STX-005 illustration
STX-005 extends the same programmable mRNA platform behind STX-001 to in vivo CAR T therapy, using circular RNA and targeted systemic delivery to generate CAR T cells directly inside the body. The approach is designed to produce long-term, cell-specific expression without the ex vivo manufacturing required by conventional CAR T. The program extends the company’s work in targeted, safe, and effective systemic delivery and has potential applications to autoimmune diseases and blood cancers. [Strand Therapeutics]

Strand’s technology addresses this gap by enabling selective mRNA expression within cancer cells while sparing healthy tissue. This approach allows mRNA to be delivered broadly while targeting expression to the intended tumor cells.

“It’s like an encrypted message. It doesn’t matter who picks up my message because they can’t read it,” Becraft said. “If the protein doesn’t get created, then it’s not off-target.” The tech stack challenges the “old school mentality” that mRNA biodistribution is the key metric that defines off-target effects.

Strand’s technology leverages a machine learning–driven approach that applies molecular sensors to detect microRNA expression signatures distinguishing tumor cells from healthy cell types. As an example, liver-specific microRNAs bind to target sites in the 3¢ UTR of the delivered mRNA to suppress its expression in healthy hepatocytes and prevent off-target effects.
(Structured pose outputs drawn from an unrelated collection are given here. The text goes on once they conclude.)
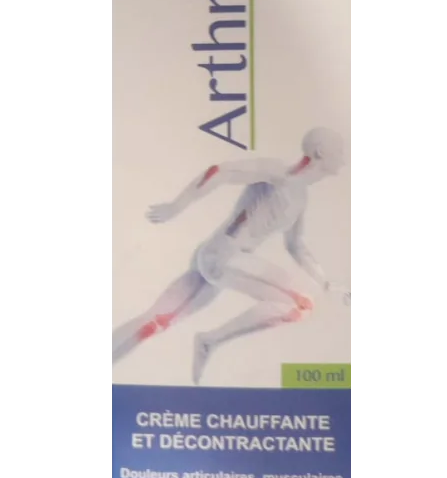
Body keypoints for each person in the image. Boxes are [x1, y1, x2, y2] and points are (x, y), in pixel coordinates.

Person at [109, 127, 353, 384]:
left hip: (226, 260)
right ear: (320, 152)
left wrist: (326, 282)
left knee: (159, 319)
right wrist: (175, 207)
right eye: (339, 152)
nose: (344, 160)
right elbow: (219, 172)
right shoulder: (278, 173)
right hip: (225, 256)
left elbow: (296, 246)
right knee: (301, 303)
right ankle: (210, 341)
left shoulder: (300, 198)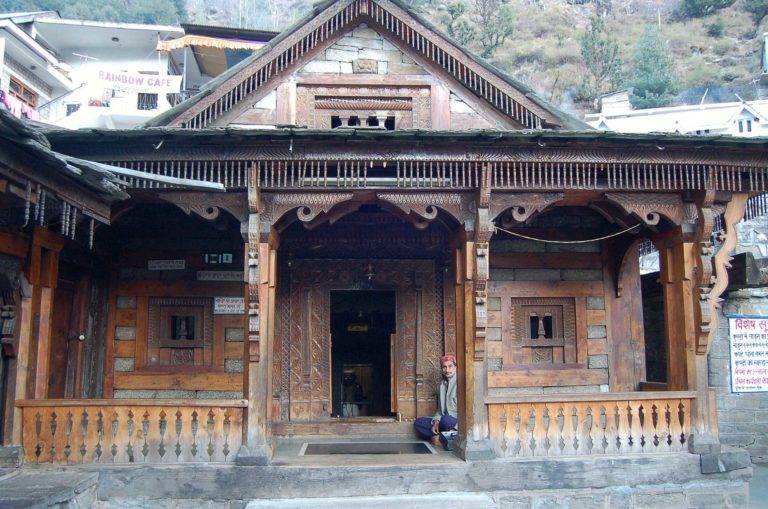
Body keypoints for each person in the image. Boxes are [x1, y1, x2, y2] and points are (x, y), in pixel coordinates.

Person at [414, 355, 457, 440]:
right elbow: (440, 411)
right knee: (419, 423)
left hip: (455, 423)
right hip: (443, 422)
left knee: (446, 420)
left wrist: (457, 426)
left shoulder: (461, 383)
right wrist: (436, 421)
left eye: (450, 366)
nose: (447, 370)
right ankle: (444, 437)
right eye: (444, 367)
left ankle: (442, 437)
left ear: (455, 367)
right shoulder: (442, 385)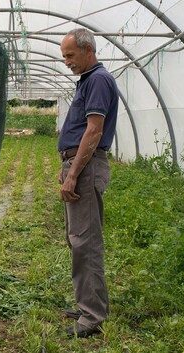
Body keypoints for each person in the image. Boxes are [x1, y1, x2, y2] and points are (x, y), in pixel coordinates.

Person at [57, 28, 119, 337]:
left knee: (86, 242)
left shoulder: (97, 80)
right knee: (77, 239)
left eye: (70, 55)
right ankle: (87, 305)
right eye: (64, 56)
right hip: (79, 165)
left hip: (86, 168)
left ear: (88, 51)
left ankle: (92, 317)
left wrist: (73, 173)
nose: (66, 61)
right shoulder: (89, 80)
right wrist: (66, 163)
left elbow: (93, 131)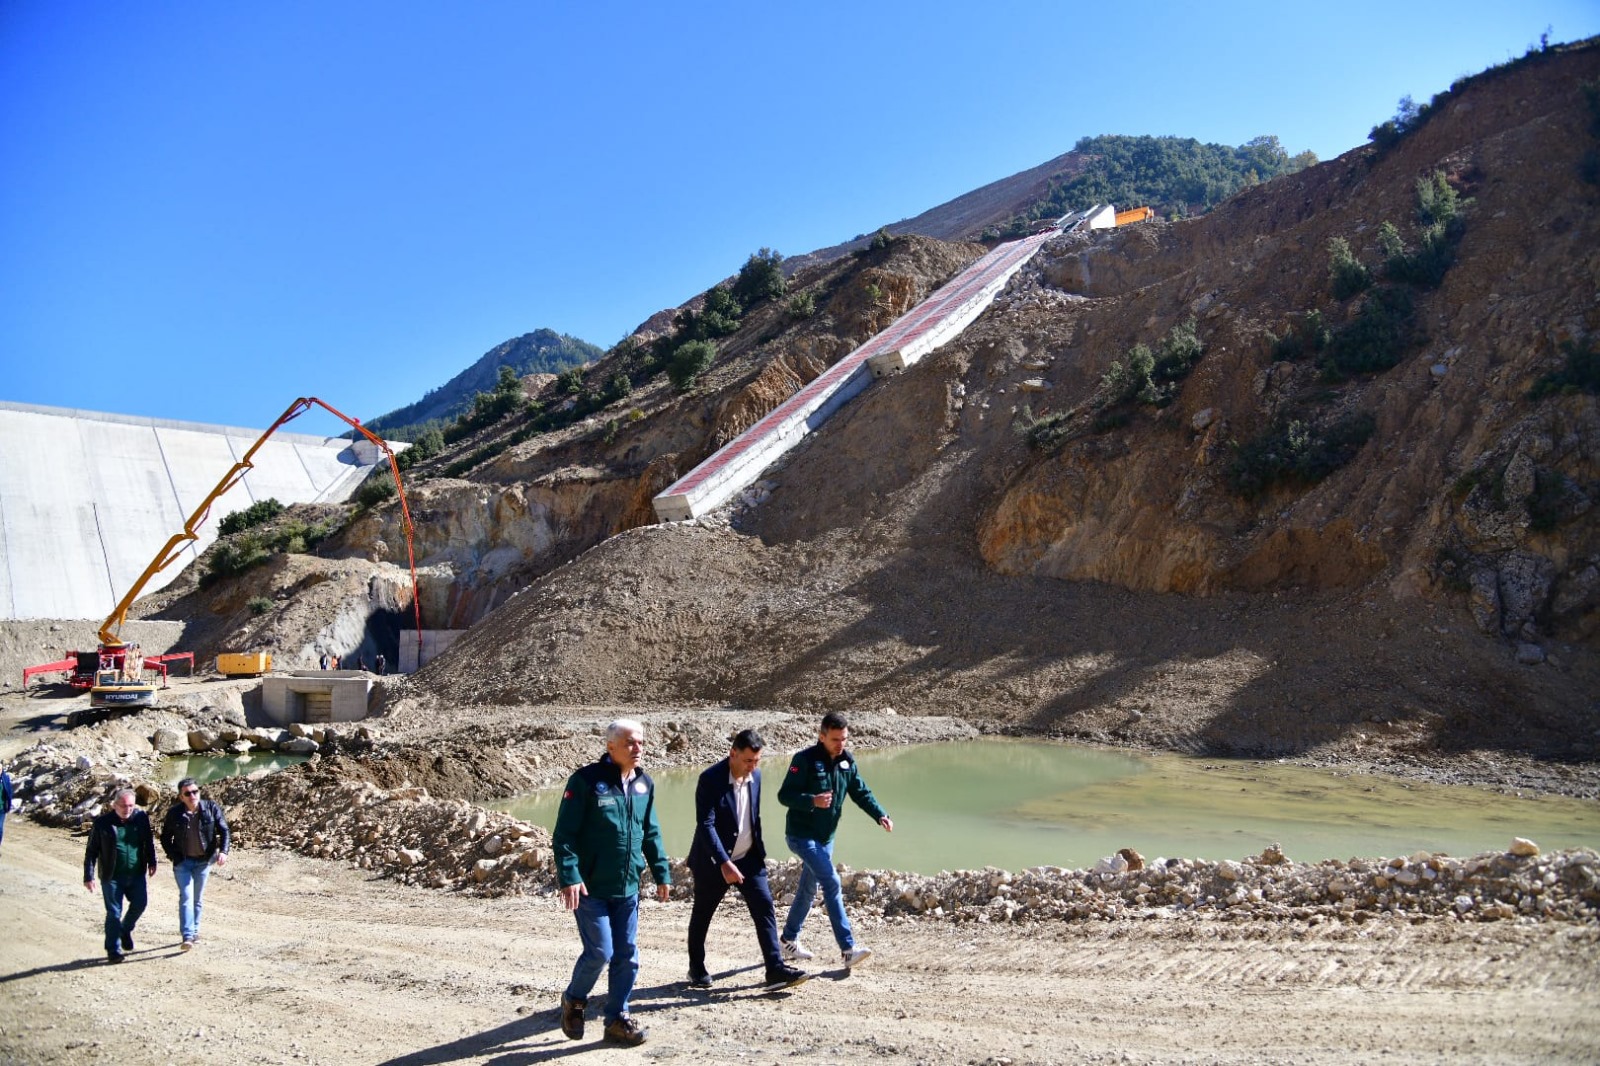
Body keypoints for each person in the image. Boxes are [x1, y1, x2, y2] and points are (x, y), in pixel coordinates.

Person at [552, 719, 672, 1047]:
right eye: (631, 743)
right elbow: (564, 836)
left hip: (628, 887)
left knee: (627, 955)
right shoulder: (587, 781)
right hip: (591, 888)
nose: (638, 749)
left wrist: (661, 871)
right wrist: (570, 876)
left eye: (641, 743)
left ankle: (617, 1019)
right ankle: (574, 1001)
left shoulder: (644, 783)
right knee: (600, 952)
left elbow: (651, 831)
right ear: (611, 746)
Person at [686, 729, 808, 992]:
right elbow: (705, 824)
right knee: (703, 913)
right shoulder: (710, 779)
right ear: (733, 754)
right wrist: (723, 861)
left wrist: (756, 851)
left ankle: (774, 970)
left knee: (765, 908)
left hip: (748, 858)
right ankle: (696, 968)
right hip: (712, 861)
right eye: (747, 761)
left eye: (757, 761)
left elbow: (752, 815)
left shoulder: (757, 776)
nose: (753, 767)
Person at [777, 712, 893, 970]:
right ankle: (848, 949)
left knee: (808, 889)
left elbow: (861, 792)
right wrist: (811, 800)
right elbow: (784, 795)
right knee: (831, 882)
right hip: (801, 835)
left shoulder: (846, 762)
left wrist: (880, 814)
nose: (841, 744)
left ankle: (787, 939)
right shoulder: (804, 760)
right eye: (835, 739)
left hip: (825, 838)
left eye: (844, 739)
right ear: (822, 736)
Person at [83, 788, 158, 963]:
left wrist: (152, 861)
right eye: (124, 806)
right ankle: (113, 950)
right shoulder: (103, 823)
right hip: (112, 877)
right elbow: (91, 851)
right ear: (114, 805)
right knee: (114, 913)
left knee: (140, 904)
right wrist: (89, 875)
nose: (127, 809)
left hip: (136, 873)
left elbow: (148, 841)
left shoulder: (140, 819)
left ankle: (125, 929)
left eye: (131, 805)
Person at [159, 777, 230, 950]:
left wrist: (223, 851)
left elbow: (224, 830)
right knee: (186, 897)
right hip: (182, 862)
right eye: (187, 793)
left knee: (197, 899)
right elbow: (165, 837)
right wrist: (172, 856)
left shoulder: (211, 808)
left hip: (203, 862)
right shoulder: (174, 813)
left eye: (195, 791)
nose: (192, 795)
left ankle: (195, 930)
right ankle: (188, 935)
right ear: (181, 796)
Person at [0, 759, 13, 856]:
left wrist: (9, 804)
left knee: (0, 829)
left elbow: (9, 792)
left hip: (1, 808)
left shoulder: (5, 779)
Last May, Strand announced the Phase I dose-escalation trial for STX001, a programmable, self-replicating mRNA therapy designed to treat advanced solid tumors by producing IL-12 directly in the tumor microenvironment. Notably, STX001 demonstrated an abscopal response, in which localized treatment of a single tumor led to a systemic immune response that reduced distant tumor sites. The company looks to advance the candidate to Phase II trials.

As the therapeutic toolbox continues to expand, the field is working to close the “undruggable” gap.